UN SCANDALE EN BOHÊME
- Les carnets d'Asclépios
- 30 nov. 2022
- 10 min de lecture
Dernière mise à jour : 8 mai 2024

Monsieur R., cinquante-huit ans, est poussé aux urgences par son épouse pour des troubles du comportement. En effet, cet homme sans antécédents et qui ne prend aucun traitement semble développer depuis un mois et demi des manies. Perdu dans ses pensées, il est dissipé, de ses yeux a disparu toute fraicheur pour ne garder que de la stupeur, quelque chose cloche, il décroche. C’est ainsi que son épouse nous confie son esprit décousu dans l’espoir qu’on le rapièce.
Au premier abord, le contact est étrange. Le patient est dans le contrôle. Je le scrute et l’inspecte, raide sur sa chaise, son dos fait un angle droit parfait avec ses jambes, sa tête bien dressée et droite, les deux mains posées respectivement sur chaque cuisse. Chacun de ses gestes est rigide et stéréotypé. Rasé de très près, il est coiffé au gel et abuse clairement du parfum. Trop propre sur lui pour être authentique, il existe un paradoxe vestimentaire qui m’interpelle. Il est vêtu d’une chemise blanche froissée et d’un pantalon à pince bleu tâché.
Passé le temps de l’observation vient l’instant des questions. Je débute mon interrogatoire et je suis témoin d’une entourloupe. Monsieur R. est impressionnant. Il réussit par l’intonation de sa voix et les ponctuations de ses phrases à me faire croire qu’il me répond alors que ses mots sont totalement hors de propos. Non pas qu’il soit confus, mais il passe du coq à l’âne dans une logorrhée qui me perd et le tout avec un aplomb insolent.
Il dépeint le problème sans le décrire, le frôle sans en parler, l’affirme sans l’assumer, le nie sans le masquer. Discussion étrange qui se prolonge sans ne rien dévoiler.
Voici comment se dévoile le début du scandale.
Le contact est certes mystérieux, mais être un original n’a jamais fait d’un individu un malade. Objectivement, sauf un comportement et une personnalité atypique, il n’existe pas de réel trouble neurologique. Comme je sais rester modeste devant cette traitresse qu’est la Médecine, un scanner, une imagerie par résonnance magnétique, un électro-encéphalogramme et des analyses biologiques lui sont infligés qui notent tous une banale normalité. Pas le moindre grain de sable dans la machine, pas le moindre os à ronger, force est de constater que monsieur R. est seulement « un peu bizarre ».
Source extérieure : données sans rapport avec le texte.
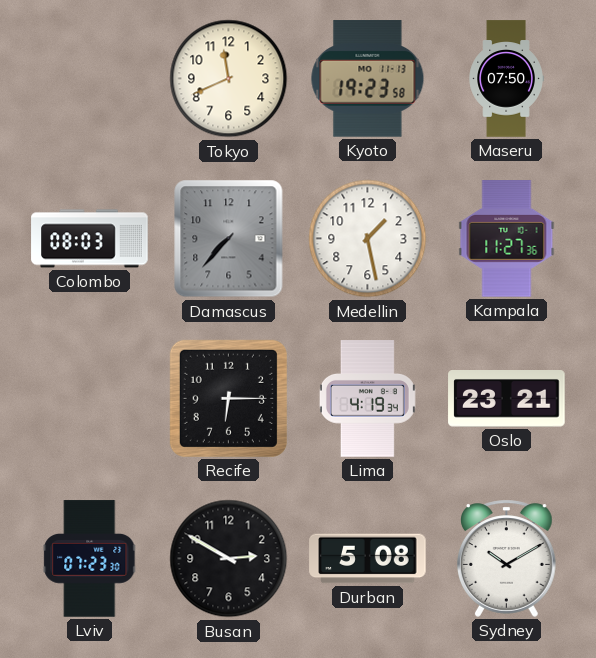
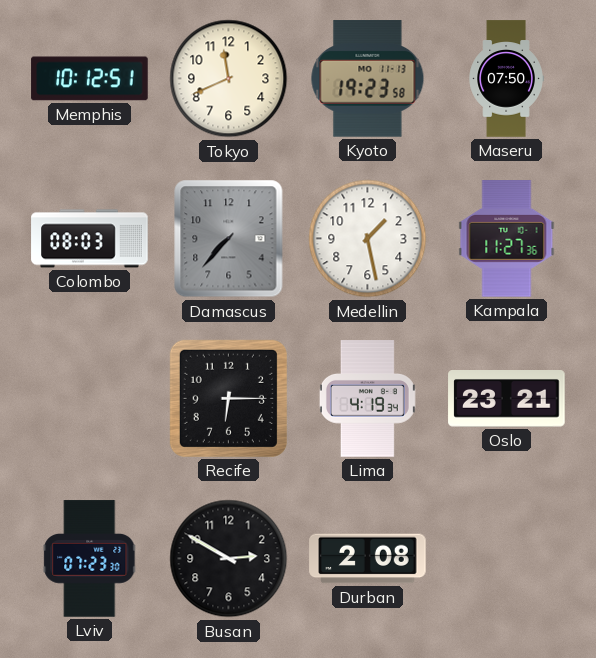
Memphis: none -> 10:12
Durban: 5:08 -> 2:08
Sydney: 10:10 -> none
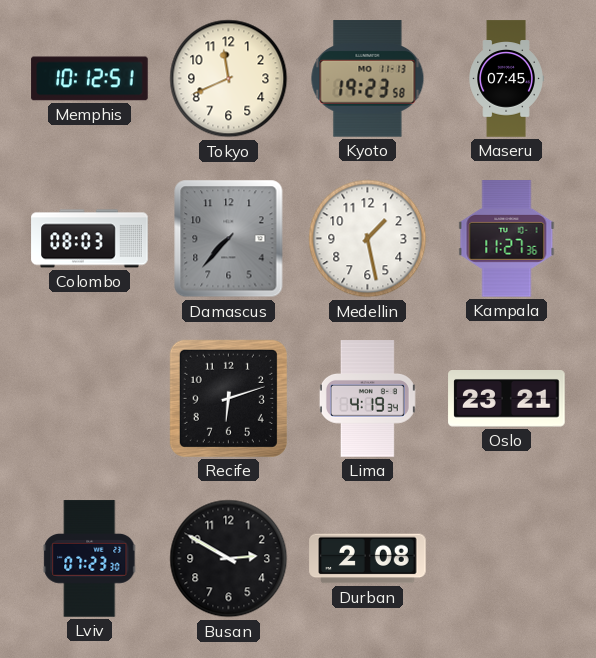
Maseru: 07:50 -> 07:45
Recife: 6:15 -> 6:12
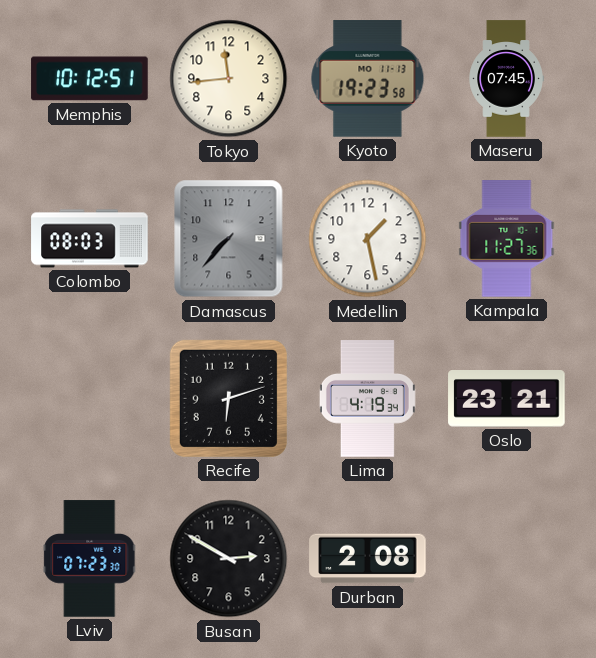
Tokyo: 11:41 -> 11:44
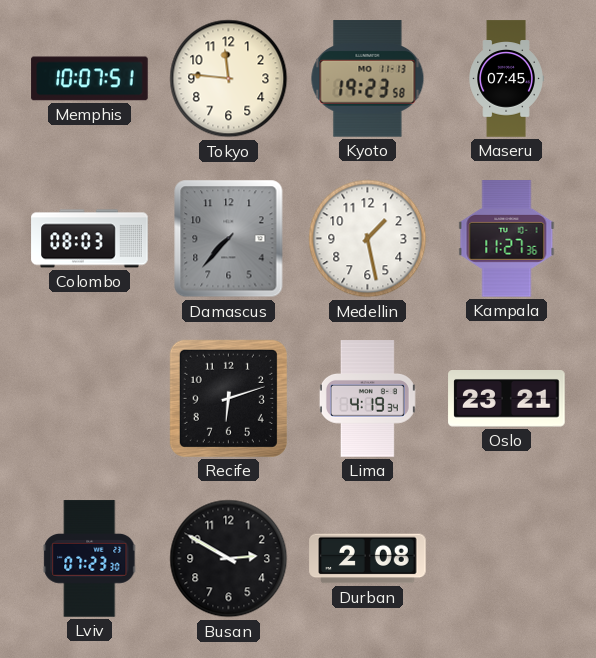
Memphis: 10:12 -> 10:07
Tokyo: 11:44 -> 11:46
Son épouse et son fils nous affirme par téléphone que suite à leur visite, il leur semble que le patient soit revenu à son état antérieur.
Nous apprenons dans le même temps que depuis quelques jours, le patient consommait des antidépresseurs pour des troubles de l’humeur. Ceux-ci n’avaient pas été administrés au cours de son séjour à l’hôpital, le coupable était alors tout désigné, nous avons conclu à une cause iatrogène, un effet indésirable du traitement dont il fut sevré par la force des choses. Nous l’avons donc laissé retrouver sa liberté et l’affaire était classée.
Quatre jours plus tard…
Dans l’après-midi, je suis appelé par une charmante interne postée aux urgences. Elle souhaite me présenter un malade qui justifierait d’une hospitalisation. Il s’agit de Monsieur R. qui a pour la seconde fois été déposé par sa femme. Les troubles ont récidivé et se sont aggravés.
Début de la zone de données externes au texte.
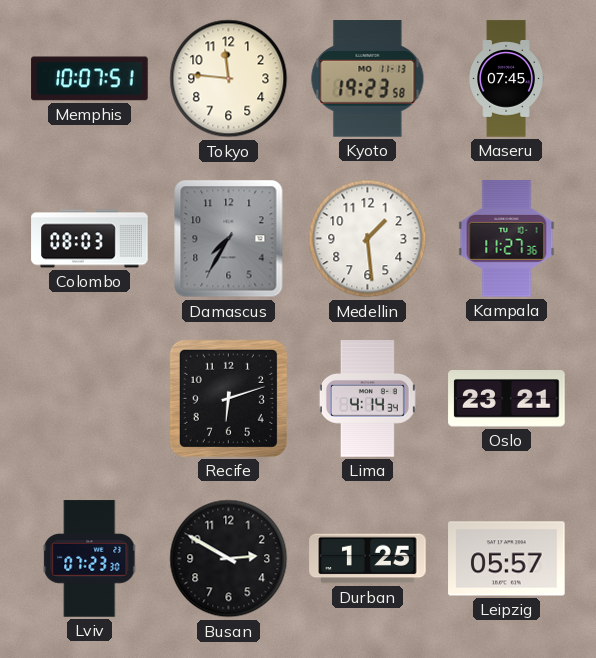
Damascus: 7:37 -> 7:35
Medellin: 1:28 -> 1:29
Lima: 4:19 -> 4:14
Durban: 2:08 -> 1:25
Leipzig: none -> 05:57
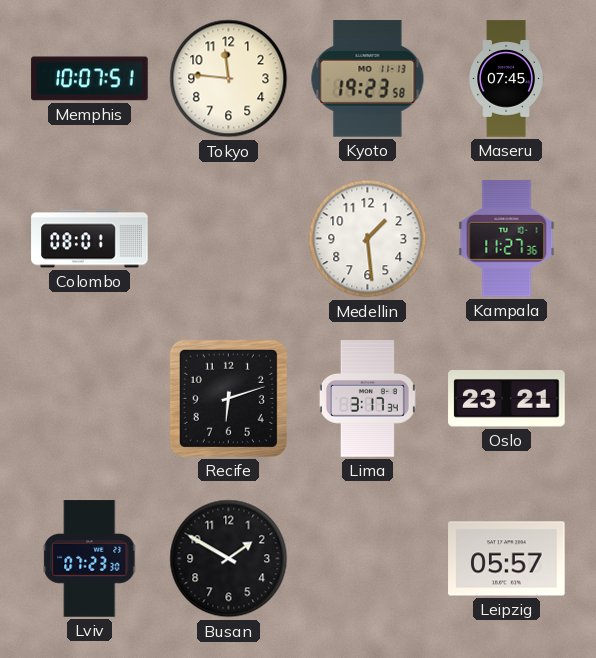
Colombo: 08:03 -> 08:01
Damascus: 7:35 -> none
Lima: 4:14 -> 3:17
Busan: 2:50 -> 1:50
Durban: 1:25 -> none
Deux jours auparavant, il s’est lancé dans une procession, une randonnée dans le salon, car plusieurs heures durant c’est en rond qu’il tournait autour du divan. Pas de but, point de destination, il se laissait porté par sa pulsion. La veille, il serait même resté figé sur le parking d’une supérette, stoppé, rivé, à regarder dans le vide et à vivre dans sa tête. Perdu dans ses pensées, il ne sut plus revenir dans sa propriété. Pour couronner cette folie et convaincre sa femme de nous le confier, il a subitement présenté une « crise avec des mouvements des bras très amples ». Pas de perte de connaissance, des symptômes sans aucune ressemblance avec un diagnostic connu, monsieur R. présente un tableau très biscornu.
Troubles psychiatriques ? Début de démence ? Maladies neurologiques ? Petites absences ? Crises clastiques ? Dégénérescence ?
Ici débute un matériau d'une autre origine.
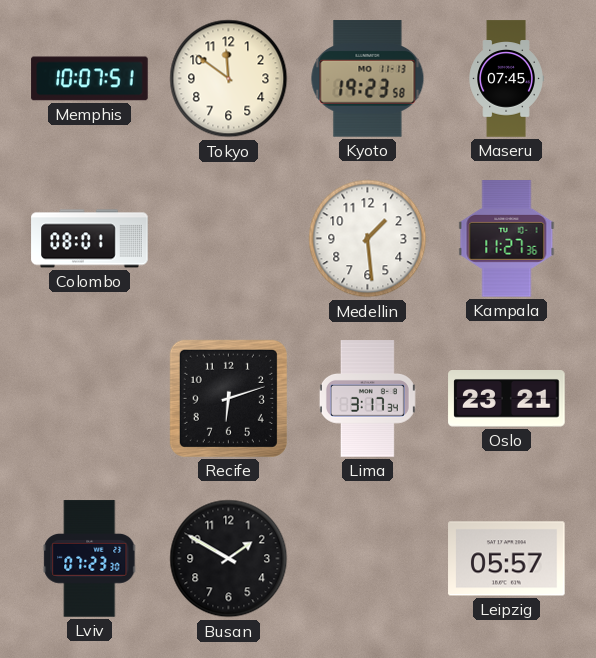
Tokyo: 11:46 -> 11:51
Il s’agit de chercher vite et bien sans rien négliger, car à cinquante-huit ans, le pronostic est important.
Les jours se suivent et la fuite de la raison n’est pas colmatée, l’évaporation de la conscience pointe à l’horizon et nous ne retrouvons pas le bouchon.
La biologie sanguine est toujours inchangée, la deuxième IRM cérébrale également. Plus qu’une chose à faire pour avancer dans cette affaire : la ponction lombaire.
Les méninges sont comme les douves qui entourent le château fort d’une cité neuronale. Principales défenses des hordes barbares mais également source d’irrigation. Ainsi, lorsque l’ennemi contamine la source il y a péril en la demeure.
La ponction lombaire consiste, tel d’Artagnan, à venir piquer entre deux vertèbres à l’aide de son aiguille pour recueillir le précieux liquide. Les quelques gouttes récoltées seront ensuite analysées pour déterminer la nature de l’ennemi.
Pour monsieur R., les résultats sont clairs c’est une méningite lymphocytaire.
On sait que les défenseurs de l’organisme que sont les lymphocytes se sont jetés à l’eau, mais on a beau scruter et analyser, aucun germe n’est retrouvé.
La méningite, bien que très connue dans sa forme bactérienne grave du sujet jeune peut revêtir de multiples autres casquettes. Elle peut révéler d’autres infections bactériennes plus rare, des atteintes virales, parasitaires mais aussi auto-immunes, tumorales, lymphomateuses, une maladie de Creutzfeld-Jacob, un syndrome paranéoplasique et j’en passe. Nous savons donc où ça chauffe mais nous ne comprenons toujours pas pourquoi.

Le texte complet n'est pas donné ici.